**Teks Sumber:**
· · · · ·

BAB I
PENDAHULUAN
A. Latar
Belakang
Bila
menganalisis berbagai perintah Agama Islam dengan seksama, maka dengan mudah
kita dapat memperoleh prinsip yang berkaitan dengan piutang konsumtif. Adapun
prinsip piutang konsumtif adalah prinsip kemurnian, perjanjian, pembayaran dan
bantuan yang timbul dari kenyataan bahwa mengambil suatu kredit tanpa suatu
sebab yang shahih, ditolak oleh Rasulullah yang diriwayatkan berlindung dari
utang maupun dosa. Aisyah berkata Rasulullah SAW biasa berdoa dengan
mengucapkan kata-kata “Yaa Allah, aku berlindung padamu dari dosa dan
berutang”. Seseorang bertanya padanya “Yaa Rasulullah, mengapa begitu sering
engkau berlindung dari berutang?” Jawabnya “Bila orang berutang, dia berdusta,
berbohong dan berjanji. Tetapi memungkiri janjinya” (HR. BUKHARI)
Sedangkan
dalam hawalah ini terjadi perpindahan tanggungan atau hak dari satu orang
kepada orang lain. Dan pengalihan penagihan hutang ini dibenarkan oleh syariah
dan telah dipraktekkan oleh kaum Muslimin dari zaman Nabi Muhammad SAW sampai
sekarang. Dalam Al-Qur’an kaum Muslimin diperintahkan untuk saling tolong
menolong satu sama lain. Sebagaimana telah dijelaskan dalam Firman Allah :
Artinya : “… dan tolong-menolonglah kamu
dalam (mengerjakan) kebajikan dan takwa, dan jangan tolong-menolong dalam
berbuat dosa dan pelanggaran …… (QS.Al-Maidah: 2 )[1]
Akad
hawalah merupakan suatu bentuk saling tolong menolong yang merupakan manifestasi
dari semangat ayat tersebut.
Kemudian
berdasarkan hadist Barangsiapa yang mempunyai hutang namun dia mempunyai
piutang pada orang lain yang mampu, kemudian dia memindahkan kewajiban membayar
hutangnya kepada orang lain yang mampu itu, maka orang yang mampu tersebut
wajib menerima kewajiban itu. Nabi SAW bersabda:
“Penundaan orang yang mampu (melunasi hutang) itu adalah zhalim, dan apabila
seorang di antara kamu menyerahkan (kewajiban pembayaran hutangnya) kepada
orang kaya, maka terimalah.” (Shahih: Shahihul Jami’us Shaghir no: 5876).

· · · · ·

(Cuplikan data)
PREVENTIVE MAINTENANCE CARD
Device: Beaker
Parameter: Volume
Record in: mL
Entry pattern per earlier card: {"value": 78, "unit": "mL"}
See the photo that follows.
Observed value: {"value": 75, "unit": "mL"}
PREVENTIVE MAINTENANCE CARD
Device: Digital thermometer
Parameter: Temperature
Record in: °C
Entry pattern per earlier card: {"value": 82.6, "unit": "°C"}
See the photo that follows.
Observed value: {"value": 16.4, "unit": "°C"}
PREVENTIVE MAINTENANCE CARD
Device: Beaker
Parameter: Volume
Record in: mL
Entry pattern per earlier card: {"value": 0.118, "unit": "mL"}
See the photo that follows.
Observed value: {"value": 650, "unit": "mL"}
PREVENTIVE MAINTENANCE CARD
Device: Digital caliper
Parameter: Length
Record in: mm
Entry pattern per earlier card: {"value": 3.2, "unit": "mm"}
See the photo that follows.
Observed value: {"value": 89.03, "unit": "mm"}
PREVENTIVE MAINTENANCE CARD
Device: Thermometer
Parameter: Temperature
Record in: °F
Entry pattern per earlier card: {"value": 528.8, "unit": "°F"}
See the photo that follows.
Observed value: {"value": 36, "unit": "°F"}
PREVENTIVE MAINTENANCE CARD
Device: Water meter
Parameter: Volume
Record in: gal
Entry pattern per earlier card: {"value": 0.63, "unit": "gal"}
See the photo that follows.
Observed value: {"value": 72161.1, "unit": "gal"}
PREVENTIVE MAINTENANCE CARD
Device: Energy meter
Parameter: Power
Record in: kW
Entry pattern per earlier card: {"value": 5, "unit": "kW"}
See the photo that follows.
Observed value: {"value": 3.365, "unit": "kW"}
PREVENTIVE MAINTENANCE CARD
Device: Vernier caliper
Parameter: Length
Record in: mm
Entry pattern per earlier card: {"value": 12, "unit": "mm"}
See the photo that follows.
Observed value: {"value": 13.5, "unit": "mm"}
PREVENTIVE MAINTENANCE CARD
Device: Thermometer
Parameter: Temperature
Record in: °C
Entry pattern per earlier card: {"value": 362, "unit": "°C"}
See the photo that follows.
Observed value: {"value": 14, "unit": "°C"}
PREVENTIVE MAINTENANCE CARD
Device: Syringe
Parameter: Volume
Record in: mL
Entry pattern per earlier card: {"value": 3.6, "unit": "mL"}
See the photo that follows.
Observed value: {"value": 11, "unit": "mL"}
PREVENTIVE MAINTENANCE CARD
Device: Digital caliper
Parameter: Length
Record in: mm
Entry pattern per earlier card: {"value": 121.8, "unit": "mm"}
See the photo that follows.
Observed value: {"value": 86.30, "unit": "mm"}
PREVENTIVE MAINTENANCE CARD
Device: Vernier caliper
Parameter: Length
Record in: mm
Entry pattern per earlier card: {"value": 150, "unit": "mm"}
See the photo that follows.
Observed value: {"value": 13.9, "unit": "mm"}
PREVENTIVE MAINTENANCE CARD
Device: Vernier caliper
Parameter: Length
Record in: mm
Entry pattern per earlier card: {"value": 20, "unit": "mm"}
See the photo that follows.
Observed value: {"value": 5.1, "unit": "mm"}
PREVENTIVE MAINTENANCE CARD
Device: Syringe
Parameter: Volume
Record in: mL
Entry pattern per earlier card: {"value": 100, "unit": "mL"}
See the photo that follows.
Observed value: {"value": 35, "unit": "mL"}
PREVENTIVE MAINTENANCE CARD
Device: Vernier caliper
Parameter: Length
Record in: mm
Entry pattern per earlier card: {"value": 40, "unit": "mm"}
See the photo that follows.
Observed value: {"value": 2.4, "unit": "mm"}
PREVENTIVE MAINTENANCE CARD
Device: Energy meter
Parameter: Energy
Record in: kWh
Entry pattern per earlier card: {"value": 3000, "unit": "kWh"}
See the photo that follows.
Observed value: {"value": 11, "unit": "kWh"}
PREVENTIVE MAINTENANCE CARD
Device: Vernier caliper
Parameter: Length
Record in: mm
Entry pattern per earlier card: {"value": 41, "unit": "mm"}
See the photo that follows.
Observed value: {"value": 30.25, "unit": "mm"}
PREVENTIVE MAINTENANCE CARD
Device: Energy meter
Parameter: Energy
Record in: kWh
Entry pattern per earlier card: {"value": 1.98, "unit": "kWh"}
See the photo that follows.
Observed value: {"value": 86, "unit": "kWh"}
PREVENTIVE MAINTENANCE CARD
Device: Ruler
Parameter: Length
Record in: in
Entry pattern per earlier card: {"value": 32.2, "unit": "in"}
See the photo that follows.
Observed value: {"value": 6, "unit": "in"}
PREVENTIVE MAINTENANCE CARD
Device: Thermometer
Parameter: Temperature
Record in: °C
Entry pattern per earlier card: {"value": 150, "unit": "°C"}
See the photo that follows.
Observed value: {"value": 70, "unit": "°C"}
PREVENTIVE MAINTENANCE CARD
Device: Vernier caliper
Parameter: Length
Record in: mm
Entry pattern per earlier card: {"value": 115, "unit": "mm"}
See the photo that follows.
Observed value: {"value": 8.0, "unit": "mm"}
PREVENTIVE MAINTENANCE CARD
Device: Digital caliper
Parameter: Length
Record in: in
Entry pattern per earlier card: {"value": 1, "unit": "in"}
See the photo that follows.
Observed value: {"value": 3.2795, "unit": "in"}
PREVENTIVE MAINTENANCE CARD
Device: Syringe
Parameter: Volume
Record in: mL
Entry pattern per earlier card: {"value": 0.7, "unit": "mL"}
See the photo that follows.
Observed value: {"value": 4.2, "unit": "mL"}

· · · · ·

**Tugas:** Lanjutkan teks pendahuluan tentang akad hawalah di atas, dimulai tepat setelah kalimat terakhirnya.

**Jawaban:**
Selanjutnya
pembahasan mengenai Hawalah akan dikupas tuntas dalam pembahasan berikut ini.
B. Rumusan
Masalah
Adapun rumusan masalah dalam makalah
ini ialah :
- Apa yang di maksud dengan hawalah
- Apa landasan hukum hawalah
- Bagaimana pelaksanaan hawalah
- Apa syarat dan rukun hawalah
C. Tujuan
Penulisan
Adapun tujuan penulisan makalah ini
adalah :
- Untuk memenuhi tugas mata kuliah pengantar fiqih muamalah
- Sebagai penambah wawasan tentang muamalah
BAB II
PEMBAHASAN
A.
Definisi Hawalah
Secara bahasa pengalihan hutang dalam hukum islam disebut
sebagai hiwalah yang mempunyai arti lain yaitu Al-intiqal dan Al-tahwil, artinya adalah
memindahkan dan mengalihkan. Penjelasan yang dimaksud adalah memindahkan hutang
dari tanggungan muhil (orang yang berhutang) menjadi tanggungan muhal'alaih
(orang yang melakukan pembayaran hutang).[2]
لغة
: النقل من محل إلى محل
Sedangkan pengertian Hiwalah secara
istilah, para Ulama’ berbeda-beda dalam mendefinisikannya, antara lain sebagai
berikut:[3]
1. Menurut Hanafi, yang dimaksud hiwalah ialah :
نقل
المطا لبة من دمة المديون إلى دمة الملتزم
“Memidahkan tagihan dari tanggung jawab yang
berutang kepada yang lain yang punya tanggung jawab pula”.
2. Al-Jaziri
berpendapat bahwa yang dimaksud dengan Hiwalah adalah:
نقل
الدين من دمة إلى دمة
“Pemindahan utang dari tanggung
jawab seseorang menjadi tanggung jawab orang lain”.
3. Syihab
al-din al-qalyubi bahwa yang dimaksud dengan Hiwalah adalah:
عقد
يقتضى انتقال دين من دمة إلى دمة
“Akad yang menetapkan pemindahan
beban utang dari seseorang kepada yang lain”.
4. Muhammad
Syatha al-dimyati berpendapat bahwa yang dimaksud Hiwalah adalah:
عقد
يقتضى تحويل دين من دمة إلى دمة
“Akad yang menetapkan pemindahan
utang dari beban seseorang menjadi beban orang lain”.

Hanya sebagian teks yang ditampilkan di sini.